* WHAT NEEDS TO BE DONE:
Each line below should be restated word for word.

Collected data:

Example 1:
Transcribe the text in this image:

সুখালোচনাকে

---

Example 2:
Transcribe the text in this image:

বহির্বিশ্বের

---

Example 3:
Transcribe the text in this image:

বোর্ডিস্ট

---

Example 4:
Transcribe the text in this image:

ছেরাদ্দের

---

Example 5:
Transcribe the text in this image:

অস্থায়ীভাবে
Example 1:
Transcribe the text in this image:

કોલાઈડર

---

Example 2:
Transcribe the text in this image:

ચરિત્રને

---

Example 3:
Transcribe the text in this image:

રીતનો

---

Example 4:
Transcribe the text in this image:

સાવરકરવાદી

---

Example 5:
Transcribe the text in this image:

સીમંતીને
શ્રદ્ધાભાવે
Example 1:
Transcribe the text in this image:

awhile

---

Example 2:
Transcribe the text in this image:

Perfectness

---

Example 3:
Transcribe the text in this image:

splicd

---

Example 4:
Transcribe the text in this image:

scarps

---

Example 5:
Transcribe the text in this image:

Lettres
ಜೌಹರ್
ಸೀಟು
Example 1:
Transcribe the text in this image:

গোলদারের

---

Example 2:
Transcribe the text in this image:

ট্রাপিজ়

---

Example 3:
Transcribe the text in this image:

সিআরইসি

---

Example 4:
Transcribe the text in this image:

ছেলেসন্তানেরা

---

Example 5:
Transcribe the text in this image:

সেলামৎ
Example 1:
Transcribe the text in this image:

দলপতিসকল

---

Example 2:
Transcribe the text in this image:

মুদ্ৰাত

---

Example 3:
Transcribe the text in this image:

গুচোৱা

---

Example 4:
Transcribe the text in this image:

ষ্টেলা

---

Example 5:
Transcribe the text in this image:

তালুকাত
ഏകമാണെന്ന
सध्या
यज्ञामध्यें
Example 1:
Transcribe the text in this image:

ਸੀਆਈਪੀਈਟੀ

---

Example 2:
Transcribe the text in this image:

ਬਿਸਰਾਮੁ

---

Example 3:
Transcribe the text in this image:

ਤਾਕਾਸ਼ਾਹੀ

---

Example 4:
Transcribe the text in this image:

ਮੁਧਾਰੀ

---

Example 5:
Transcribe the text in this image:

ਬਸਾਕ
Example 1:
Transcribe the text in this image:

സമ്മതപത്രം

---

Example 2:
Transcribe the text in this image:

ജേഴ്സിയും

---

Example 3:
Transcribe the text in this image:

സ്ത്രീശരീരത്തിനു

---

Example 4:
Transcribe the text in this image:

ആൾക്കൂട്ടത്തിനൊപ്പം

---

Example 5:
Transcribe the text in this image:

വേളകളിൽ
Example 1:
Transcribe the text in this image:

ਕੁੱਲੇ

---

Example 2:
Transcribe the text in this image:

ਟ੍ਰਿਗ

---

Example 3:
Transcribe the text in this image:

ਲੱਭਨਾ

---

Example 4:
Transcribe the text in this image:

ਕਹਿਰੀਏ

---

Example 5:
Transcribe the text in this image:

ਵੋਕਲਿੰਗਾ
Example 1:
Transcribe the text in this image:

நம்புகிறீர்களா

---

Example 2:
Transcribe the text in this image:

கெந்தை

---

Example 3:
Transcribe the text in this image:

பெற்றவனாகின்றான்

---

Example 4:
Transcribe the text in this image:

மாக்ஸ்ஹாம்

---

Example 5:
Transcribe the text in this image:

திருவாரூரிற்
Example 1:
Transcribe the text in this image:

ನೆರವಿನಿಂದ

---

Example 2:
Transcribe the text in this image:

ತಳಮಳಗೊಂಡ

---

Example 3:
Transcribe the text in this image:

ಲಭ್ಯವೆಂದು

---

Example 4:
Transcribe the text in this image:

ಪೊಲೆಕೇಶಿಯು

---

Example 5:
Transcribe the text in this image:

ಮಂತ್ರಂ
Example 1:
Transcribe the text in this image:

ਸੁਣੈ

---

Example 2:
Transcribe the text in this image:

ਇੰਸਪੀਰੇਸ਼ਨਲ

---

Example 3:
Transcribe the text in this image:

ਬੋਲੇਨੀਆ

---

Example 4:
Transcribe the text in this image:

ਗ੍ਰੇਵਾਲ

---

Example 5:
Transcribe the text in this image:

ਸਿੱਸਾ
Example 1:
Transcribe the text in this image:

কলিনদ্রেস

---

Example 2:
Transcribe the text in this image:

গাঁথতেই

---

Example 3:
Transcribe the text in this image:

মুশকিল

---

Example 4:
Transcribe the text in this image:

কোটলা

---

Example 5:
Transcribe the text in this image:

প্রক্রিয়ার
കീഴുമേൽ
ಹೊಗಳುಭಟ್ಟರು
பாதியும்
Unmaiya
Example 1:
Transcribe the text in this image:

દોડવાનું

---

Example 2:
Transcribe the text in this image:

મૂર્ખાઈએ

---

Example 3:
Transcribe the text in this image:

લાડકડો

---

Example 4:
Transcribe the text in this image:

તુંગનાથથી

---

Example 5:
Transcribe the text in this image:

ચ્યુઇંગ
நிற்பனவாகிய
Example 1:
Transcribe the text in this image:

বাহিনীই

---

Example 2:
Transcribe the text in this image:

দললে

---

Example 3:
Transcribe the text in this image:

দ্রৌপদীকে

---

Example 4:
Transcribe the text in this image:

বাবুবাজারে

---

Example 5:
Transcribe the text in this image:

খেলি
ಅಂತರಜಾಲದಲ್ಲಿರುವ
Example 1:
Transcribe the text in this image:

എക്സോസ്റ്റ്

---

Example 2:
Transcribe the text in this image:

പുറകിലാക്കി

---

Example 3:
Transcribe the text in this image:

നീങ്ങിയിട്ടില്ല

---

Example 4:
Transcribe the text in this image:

* SOLUTION TO THIS EXERCISE:
Example 1:
Transcribe the text in this image:

সুখালোচনাকে

---

Example 2:
Transcribe the text in this image:

বহির্বিশ্বের

---

Example 3:
Transcribe the text in this image:

বোর্ডিস্ট

---

Example 4:
Transcribe the text in this image:

ছেরাদ্দের

---

Example 5:
Transcribe the text in this image:

অস্থায়ীভাবে
Example 1:
Transcribe the text in this image:

કોલાઈડર

---

Example 2:
Transcribe the text in this image:

ચરિત્રને

---

Example 3:
Transcribe the text in this image:

રીતનો

---

Example 4:
Transcribe the text in this image:

સાવરકરવાદી

---

Example 5:
Transcribe the text in this image:

સીમંતીને
શ્રદ્ધાભાવે
Example 1:
Transcribe the text in this image:

awhile

---

Example 2:
Transcribe the text in this image:

Perfectness

---

Example 3:
Transcribe the text in this image:

splicd

---

Example 4:
Transcribe the text in this image:

scarps

---

Example 5:
Transcribe the text in this image:

Lettres
ಜೌಹರ್
ಸೀಟು
Example 1:
Transcribe the text in this image:

গোলদারের

---

Example 2:
Transcribe the text in this image:

ট্রাপিজ়

---

Example 3:
Transcribe the text in this image:

সিআরইসি

---

Example 4:
Transcribe the text in this image:

ছেলেসন্তানেরা

---

Example 5:
Transcribe the text in this image:

সেলামৎ
Example 1:
Transcribe the text in this image:

দলপতিসকল

---

Example 2:
Transcribe the text in this image:

মুদ্ৰাত

---

Example 3:
Transcribe the text in this image:

গুচোৱা

---

Example 4:
Transcribe the text in this image:

ষ্টেলা

---

Example 5:
Transcribe the text in this image:

তালুকাত
ഏകമാണെന്ന
सध्या
यज्ञामध्यें
Example 1:
Transcribe the text in this image:

ਸੀਆਈਪੀਈਟੀ

---

Example 2:
Transcribe the text in this image:

ਬਿਸਰਾਮੁ

---

Example 3:
Transcribe the text in this image:

ਤਾਕਾਸ਼ਾਹੀ

---

Example 4:
Transcribe the text in this image:

ਮੁਧਾਰੀ

---

Example 5:
Transcribe the text in this image:

ਬਸਾਕ
Example 1:
Transcribe the text in this image:

സമ്മതപത്രം

---

Example 2:
Transcribe the text in this image:

ജേഴ്സിയും

---

Example 3:
Transcribe the text in this image:

സ്ത്രീശരീരത്തിനു

---

Example 4:
Transcribe the text in this image:

ആൾക്കൂട്ടത്തിനൊപ്പം

---

Example 5:
Transcribe the text in this image:

വേളകളിൽ
Example 1:
Transcribe the text in this image:

ਕੁੱਲੇ

---

Example 2:
Transcribe the text in this image:

ਟ੍ਰਿਗ

---

Example 3:
Transcribe the text in this image:

ਲੱਭਨਾ

---

Example 4:
Transcribe the text in this image:

ਕਹਿਰੀਏ

---

Example 5:
Transcribe the text in this image:

ਵੋਕਲਿੰਗਾ
Example 1:
Transcribe the text in this image:

நம்புகிறீர்களா

---

Example 2:
Transcribe the text in this image:

கெந்தை

---

Example 3:
Transcribe the text in this image:

பெற்றவனாகின்றான்

---

Example 4:
Transcribe the text in this image:

மாக்ஸ்ஹாம்

---

Example 5:
Transcribe the text in this image:

திருவாரூரிற்
Example 1:
Transcribe the text in this image:

ನೆರವಿನಿಂದ

---

Example 2:
Transcribe the text in this image:

ತಳಮಳಗೊಂಡ

---

Example 3:
Transcribe the text in this image:

ಲಭ್ಯವೆಂದು

---

Example 4:
Transcribe the text in this image:

ಪೊಲೆಕೇಶಿಯು

---

Example 5:
Transcribe the text in this image:

ಮಂತ್ರಂ
Example 1:
Transcribe the text in this image:

ਸੁਣੈ

---

Example 2:
Transcribe the text in this image:

ਇੰਸਪੀਰੇਸ਼ਨਲ

---

Example 3:
Transcribe the text in this image:

ਬੋਲੇਨੀਆ

---

Example 4:
Transcribe the text in this image:

ਗ੍ਰੇਵਾਲ

---

Example 5:
Transcribe the text in this image:

ਸਿੱਸਾ
Example 1:
Transcribe the text in this image:

কলিনদ্রেস

---

Example 2:
Transcribe the text in this image:

গাঁথতেই

---

Example 3:
Transcribe the text in this image:

মুশকিল

---

Example 4:
Transcribe the text in this image:

কোটলা

---

Example 5:
Transcribe the text in this image:

প্রক্রিয়ার
കീഴുമേൽ
ಹೊಗಳುಭಟ್ಟರು
பாதியும்
Unmaiya
Example 1:
Transcribe the text in this image:

દોડવાનું

---

Example 2:
Transcribe the text in this image:

મૂર્ખાઈએ

---

Example 3:
Transcribe the text in this image:

લાડકડો

---

Example 4:
Transcribe the text in this image:

તુંગનાથથી

---

Example 5:
Transcribe the text in this image:

ચ્યુઇંગ
நிற்பனவாகிய
Example 1:
Transcribe the text in this image:

বাহিনীই

---

Example 2:
Transcribe the text in this image:

দললে

---

Example 3:
Transcribe the text in this image:

দ্রৌপদীকে

---

Example 4:
Transcribe the text in this image:

বাবুবাজারে

---

Example 5:
Transcribe the text in this image:

খেলি
ಅಂತರಜಾಲದಲ್ಲಿರುವ
Example 1:
Transcribe the text in this image:

എക്സോസ്റ്റ്

---

Example 2:
Transcribe the text in this image:

പുറകിലാക്കി

---

Example 3:
Transcribe the text in this image:

നീങ്ങിയിട്ടില്ല

---

Example 4:
Transcribe the text in this image:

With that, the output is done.